LA PRIORITE SELON MOUSSA DIAW
Toujours est-il, de l’avis de Monsieur Diaw, que la nécessité est ailleurs dans la mesure où l’urgence est d’essayer de clarifier le jeu politique. «Il est important d’abord de faire en sorte que l’espace politique soit un espace de débat où l’opposition est respectée. Il faut aussi qu’on règle les questions sur le processus électoral, la distribution des cartes d’électeurs, le débat contradictoire, la liberté de manifester et la liberté d’expression.
En plus de permettre l’accès à tous les médias publics notamment la RTS qui doit être un espace où toutes les sensibilités sont représentées. Le CNRA doit être revu dans sa composition et son rôle», clame-t-il. Moussa Diaw trouve aussi fondamental d’assurer la transparence dans l’organisation des élections et l’institution d’une personnalité neutre et consensuelle chargée d’organiser les scrutins. Revenant sur le statut de l’opposition et de son chef, il avoue que la Constitution prévoit la désignation d’un chef de l’opposition, mais sans déterminer des critères de choix. «Certains pensent qu’il faudra choisir le candidat le mieux placé après la majorité à la suite de l’élection présidentielle.

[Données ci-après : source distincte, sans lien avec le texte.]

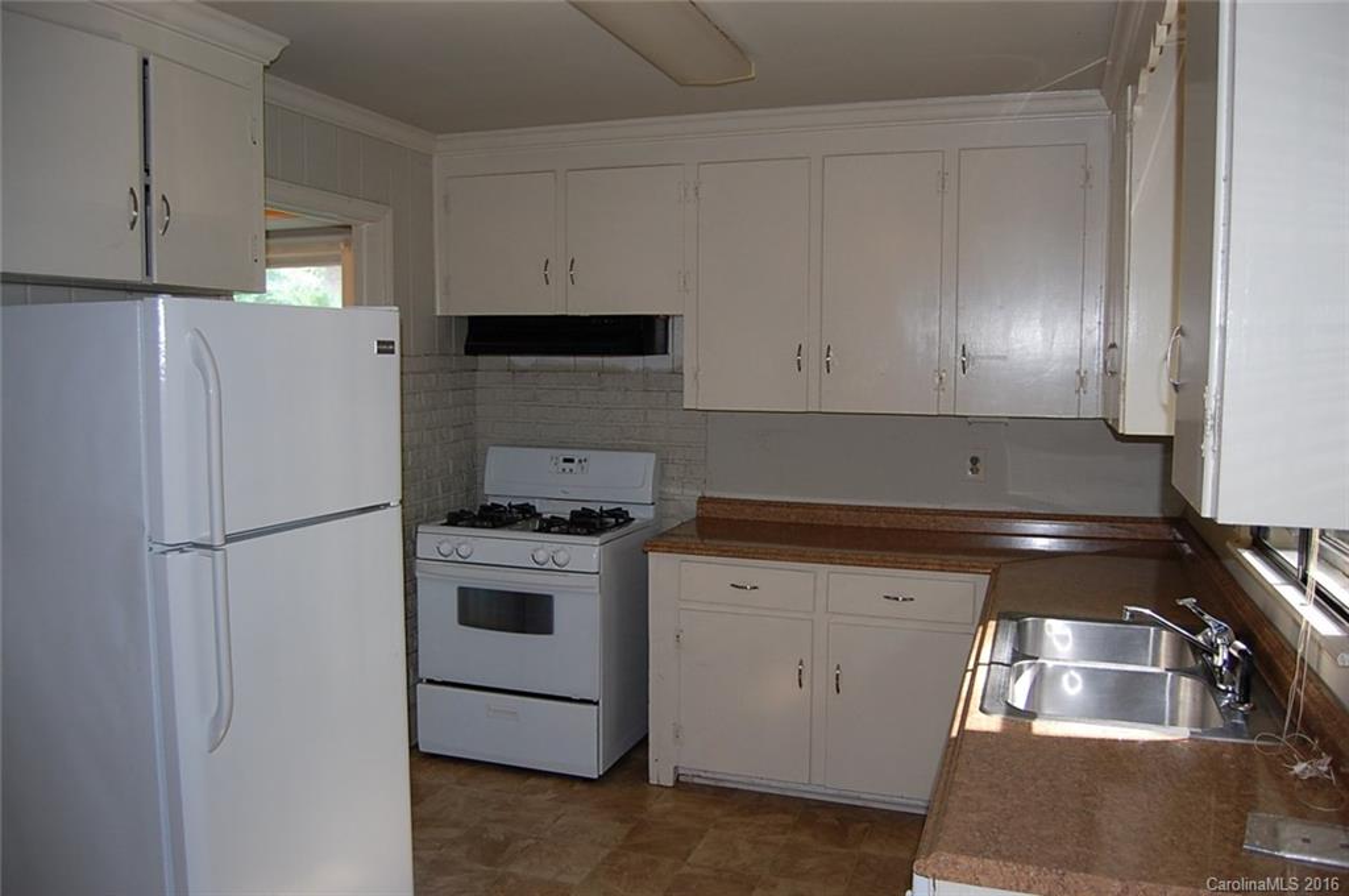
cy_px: 448
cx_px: 674
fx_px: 1010
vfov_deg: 47.8
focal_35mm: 27
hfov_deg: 67.4
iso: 400
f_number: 3.5
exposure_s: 1/60
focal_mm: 18
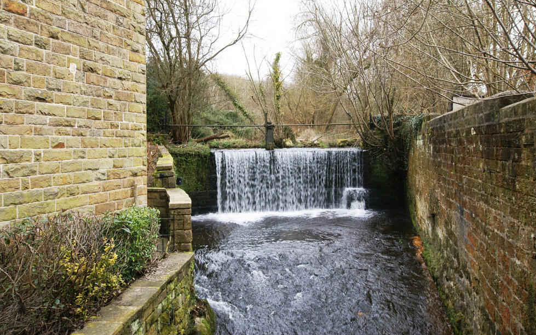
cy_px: 151
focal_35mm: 32
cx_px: 263
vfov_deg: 39.4
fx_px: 467
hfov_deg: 59.6
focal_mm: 20
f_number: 9
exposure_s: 1/50
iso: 100
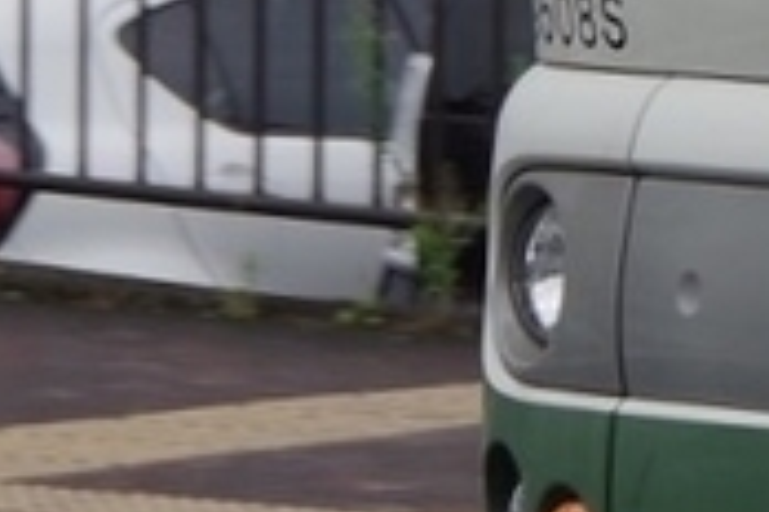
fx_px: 10616
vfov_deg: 2.8
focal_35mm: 497
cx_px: 2493
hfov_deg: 4.0
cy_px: -435
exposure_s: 1/125
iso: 200
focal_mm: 48
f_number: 10
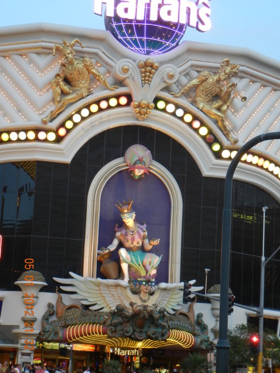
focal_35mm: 102
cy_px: 186
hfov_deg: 14.5
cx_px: 140
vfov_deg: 19.3
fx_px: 1100
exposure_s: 1/17.4
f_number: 4.5
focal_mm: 18.3
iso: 400
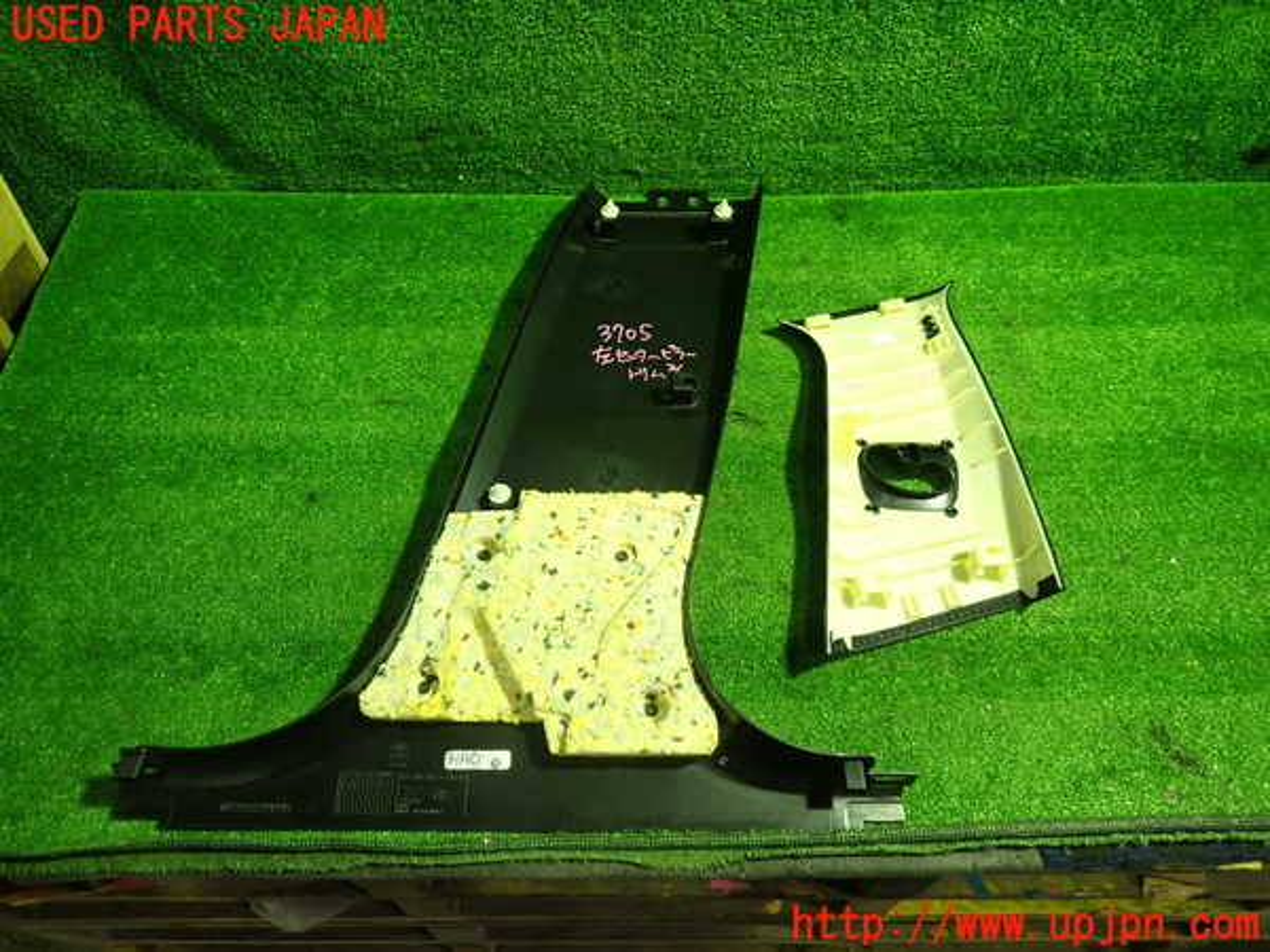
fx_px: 917
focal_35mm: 25
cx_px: 635
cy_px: 476
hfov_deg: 69.4
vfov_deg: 54.9
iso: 250
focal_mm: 4.5
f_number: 2
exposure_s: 1/30
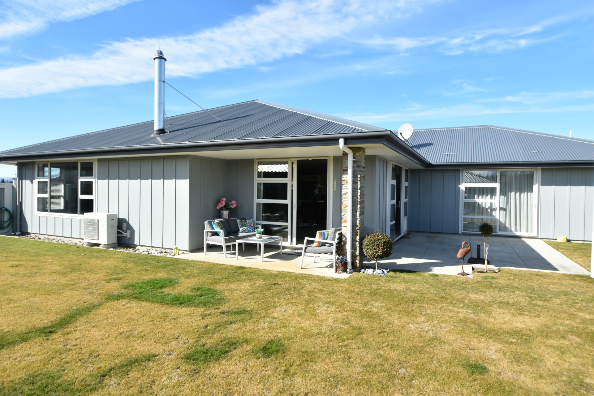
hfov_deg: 81.2
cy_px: 198
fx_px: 346
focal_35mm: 21
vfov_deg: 59.5
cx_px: 297
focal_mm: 14
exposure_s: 1/400
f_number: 10
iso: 200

D’autres pensent plutôt à l’Assemblée. Pour eux, le parti qui suit la majorité en termes de représentativité, en nombre de députés doit être le chef de l’opposition. Dans les grandes démocraties, c’est cela qui fonctionne. Le choix se fait à partir de la représentation au niveau de l’Assemblée nationale », a-t-il indiqué. Et si on devrait choisir le chef de l’opposition, Moussa Diaw souhaiterait que cela soit fait à partir de critères précis et qu’il soit issu du parti ou de la coalition ayant le plus grand nombre de députés après la majorité. Mieux, il voudrait que cela soit appliqué à partir de prochaines élections. Selon lui, en plus du rôle que va jouer le chef de l’opposition, il se pose la grande question de savoir si ce statut permet de renforcer la démocratie ou pas.